EXERCISE: Convert the lines of the records from the one containing "用于夹心糖,使用量为6001200mg/kg(以铁计,下同);也" through the one containing "食品:用于口香糖、巧克力、各种糖果、饮料、牛奶、", inclusive, into a Markdown table with the columns Row and Line, skipping any blank lines. Include only those lines.

Recorded data
──────────
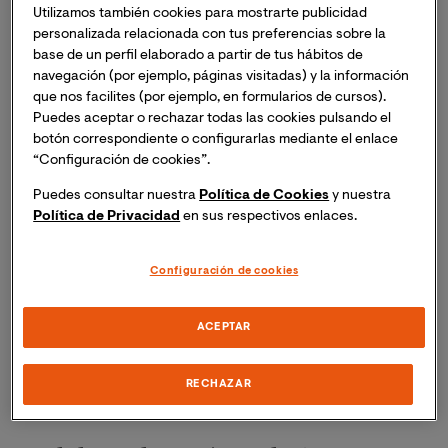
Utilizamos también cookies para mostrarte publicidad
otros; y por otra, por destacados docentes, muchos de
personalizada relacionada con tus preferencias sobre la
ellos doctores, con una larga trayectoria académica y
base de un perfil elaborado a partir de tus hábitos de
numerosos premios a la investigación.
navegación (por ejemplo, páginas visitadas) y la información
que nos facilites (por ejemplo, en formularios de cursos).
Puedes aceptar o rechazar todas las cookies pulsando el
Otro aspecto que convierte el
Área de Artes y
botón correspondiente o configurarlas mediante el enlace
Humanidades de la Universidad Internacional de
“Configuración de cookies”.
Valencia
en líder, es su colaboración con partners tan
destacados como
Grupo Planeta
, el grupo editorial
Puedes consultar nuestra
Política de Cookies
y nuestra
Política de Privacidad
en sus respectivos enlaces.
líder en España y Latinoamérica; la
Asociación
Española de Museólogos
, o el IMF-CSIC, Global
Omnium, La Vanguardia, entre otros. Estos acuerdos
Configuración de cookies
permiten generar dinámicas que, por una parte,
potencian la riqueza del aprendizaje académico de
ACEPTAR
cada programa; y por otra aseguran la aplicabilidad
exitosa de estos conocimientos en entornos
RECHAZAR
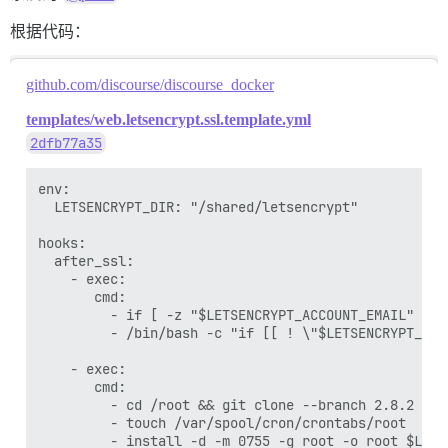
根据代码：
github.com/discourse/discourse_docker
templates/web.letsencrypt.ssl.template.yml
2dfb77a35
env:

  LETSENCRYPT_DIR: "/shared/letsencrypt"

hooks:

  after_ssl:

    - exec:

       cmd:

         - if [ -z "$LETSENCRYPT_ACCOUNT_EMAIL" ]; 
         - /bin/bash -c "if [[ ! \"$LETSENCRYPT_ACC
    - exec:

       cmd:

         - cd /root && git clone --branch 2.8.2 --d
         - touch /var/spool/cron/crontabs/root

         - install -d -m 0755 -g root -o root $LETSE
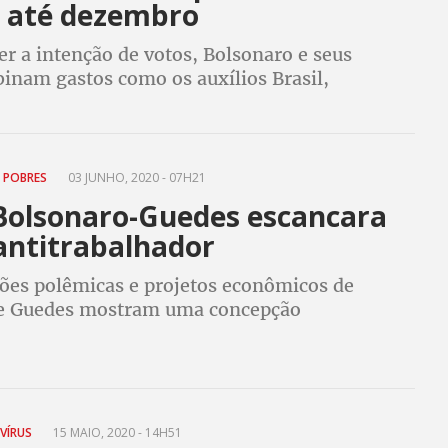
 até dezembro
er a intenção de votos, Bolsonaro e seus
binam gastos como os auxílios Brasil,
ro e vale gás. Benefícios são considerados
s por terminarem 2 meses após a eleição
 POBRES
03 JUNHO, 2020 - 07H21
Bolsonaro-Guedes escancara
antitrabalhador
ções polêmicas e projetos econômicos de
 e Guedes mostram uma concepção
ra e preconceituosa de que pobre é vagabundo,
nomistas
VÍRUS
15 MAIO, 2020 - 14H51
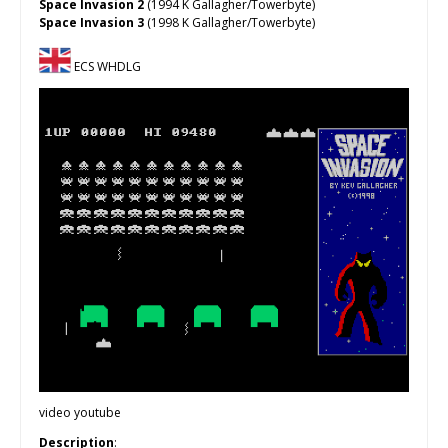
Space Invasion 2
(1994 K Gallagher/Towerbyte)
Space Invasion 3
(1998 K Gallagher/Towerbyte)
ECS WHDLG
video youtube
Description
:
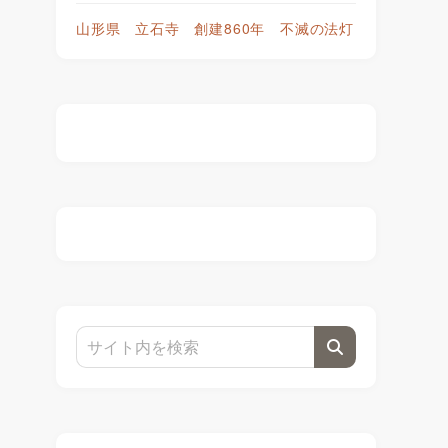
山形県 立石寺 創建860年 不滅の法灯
──────────
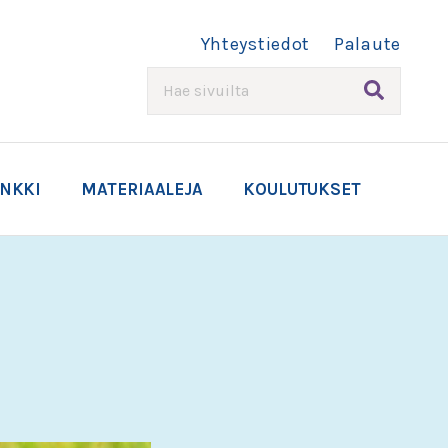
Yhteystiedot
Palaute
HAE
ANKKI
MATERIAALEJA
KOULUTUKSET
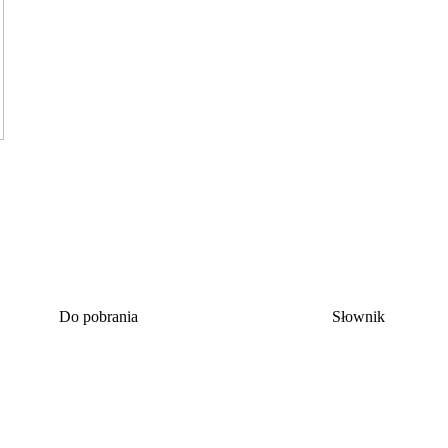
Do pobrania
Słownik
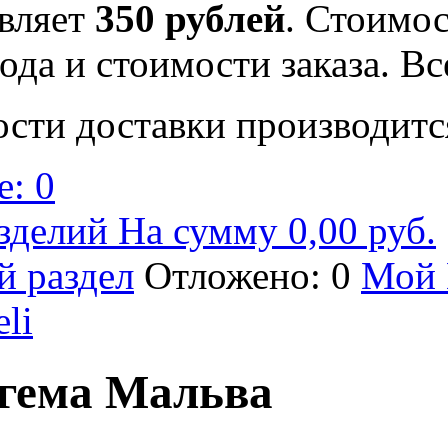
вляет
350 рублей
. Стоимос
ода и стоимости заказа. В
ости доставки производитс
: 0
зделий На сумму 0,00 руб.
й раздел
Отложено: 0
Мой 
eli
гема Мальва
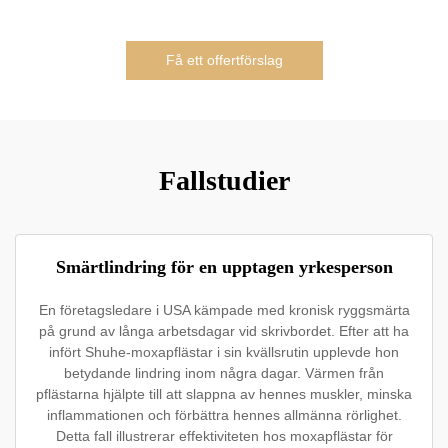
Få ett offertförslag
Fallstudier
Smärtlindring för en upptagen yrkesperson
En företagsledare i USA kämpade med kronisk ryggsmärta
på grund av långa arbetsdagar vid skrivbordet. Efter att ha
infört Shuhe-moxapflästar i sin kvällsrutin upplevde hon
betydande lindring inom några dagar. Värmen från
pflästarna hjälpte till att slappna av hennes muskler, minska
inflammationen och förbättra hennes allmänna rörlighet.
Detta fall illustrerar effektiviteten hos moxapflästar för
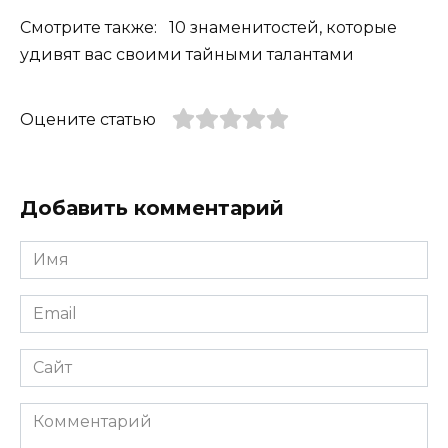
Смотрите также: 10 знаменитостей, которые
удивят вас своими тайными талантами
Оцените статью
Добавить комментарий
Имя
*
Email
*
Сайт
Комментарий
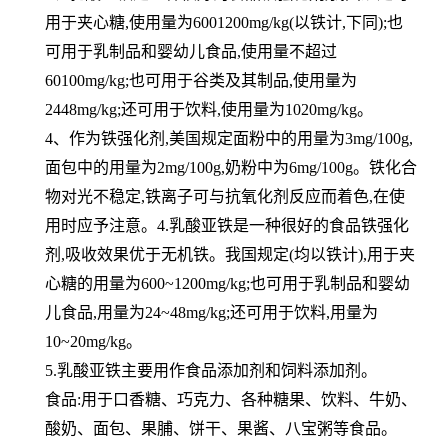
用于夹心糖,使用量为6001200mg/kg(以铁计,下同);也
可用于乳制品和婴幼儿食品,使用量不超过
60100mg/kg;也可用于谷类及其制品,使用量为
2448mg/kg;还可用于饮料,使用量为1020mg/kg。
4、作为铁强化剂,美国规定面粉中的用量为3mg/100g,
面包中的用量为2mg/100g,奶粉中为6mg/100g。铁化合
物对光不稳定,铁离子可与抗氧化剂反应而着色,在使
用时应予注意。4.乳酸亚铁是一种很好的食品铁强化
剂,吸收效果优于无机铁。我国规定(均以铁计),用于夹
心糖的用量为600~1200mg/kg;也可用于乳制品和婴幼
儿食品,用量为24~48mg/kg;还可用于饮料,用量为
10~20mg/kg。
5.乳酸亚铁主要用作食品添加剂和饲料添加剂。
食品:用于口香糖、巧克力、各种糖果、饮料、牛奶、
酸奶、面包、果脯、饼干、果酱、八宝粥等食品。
──────────
ANSWER AREA:
| Row | Line |
|---|---|
| 1 | 用于夹心糖,使用量为6001200mg/kg(以铁计,下同);也 |
| 2 | 可用于乳制品和婴幼儿食品,使用量不超过 |
| 3 | 60100mg/kg;也可用于谷类及其制品,使用量为 |
| 4 | 2448mg/kg;还可用于饮料,使用量为1020mg/kg。 |
| 5 | 4、作为铁强化剂,美国规定面粉中的用量为3mg/100g, |
| 6 | 面包中的用量为2mg/100g,奶粉中为6mg/100g。铁化合 |
| 7 | 物对光不稳定,铁离子可与抗氧化剂反应而着色,在使 |
| 8 | 用时应予注意。4.乳酸亚铁是一种很好的食品铁强化 |
| 9 | 剂,吸收效果优于无机铁。我国规定(均以铁计),用于夹 |
| 10 | 心糖的用量为600~1200mg/kg;也可用于乳制品和婴幼 |
| 11 | 儿食品,用量为24~48mg/kg;还可用于饮料,用量为 |
| 12 | 10~20mg/kg。 |
| 13 | 5.乳酸亚铁主要用作食品添加剂和饲料添加剂。 |
| 14 | 食品:用于口香糖、巧克力、各种糖果、饮料、牛奶、 |